= Robert B. Tabb =

American doctor and politician

Robert Bruce Tabb (August 10, 1833 - November 12, 1906) was a doctor and state legislator in Virginia. He represented Norfolk County, Virginia, in the 1883-1884 session.

== Biography ==

He was born August 10, 1833, in Elizabeth City County, Virginia, to John and Mary Anne Veale Tabb. His mother died October 21, 1842, and his father died December 85, 1860. He was of Caucasian descent.

He graduated with an M.D. from the University of Pennsylvania in 1855. He then started working as a doctor in Camden County, North Carolina

At the start of the American Civil War he enlisted with the Bourrough's cavalry battalion later joining the 15th Virginia Regiment and he was wounded and removed from active duty on November 10, 1862, but continued to serve as a doctor in the hospital.

He married Elizabeth Anne Warden April 25, 1861, who had been born in 1837 and died in 1891 and together they had several children.

After the war they moved to Norfolk County and he worked as both a doctor and a farmer.

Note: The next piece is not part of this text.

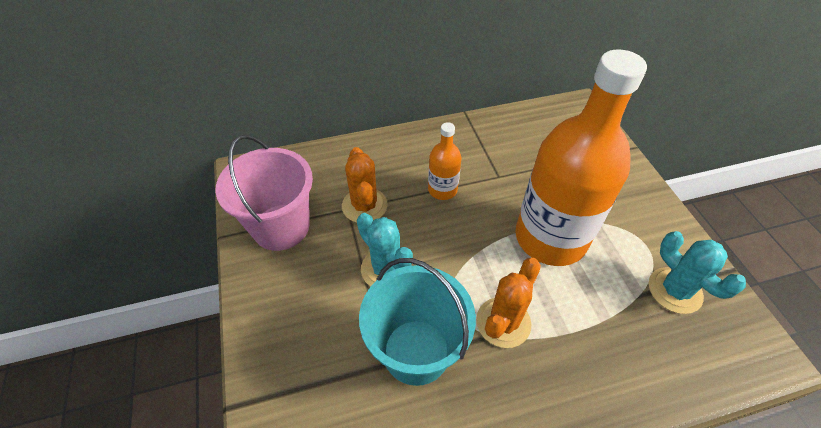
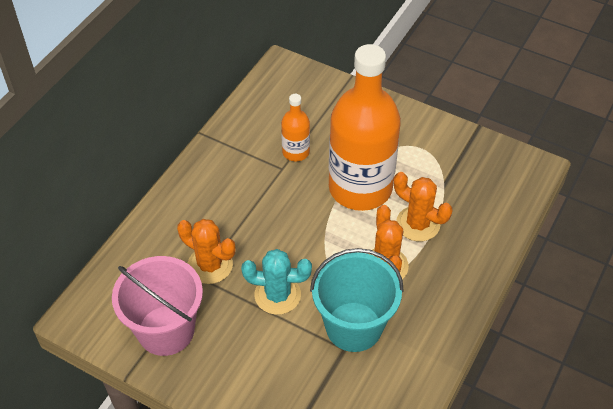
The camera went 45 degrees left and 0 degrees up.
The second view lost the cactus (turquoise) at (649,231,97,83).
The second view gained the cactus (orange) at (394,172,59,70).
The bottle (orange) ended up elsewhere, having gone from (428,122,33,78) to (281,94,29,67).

He was elected to represent Norfolk County, Virginia, as a Democrat in 1883 and served in the Virginia House of Delegates in the 1883-1884 session, serving on the Asylums and Prisons, Labor and the Poor and Retrenchment and the Economy committees.

Tabb was offered the nomination to serve in the house of delegates again for Norfolk county in 1887 but declined due to "the force of circumstances, unnecessary to mention".

He also served on the Norfolk County School Board and was an elections judge for Indian Creek, Norfolk County.

He died November 12, 1906, after suffering a long illness at the house of his daughter Mrs Charles A. Stewart in Falls Church, Virginia. He was buried at Oak Hill Cemetery.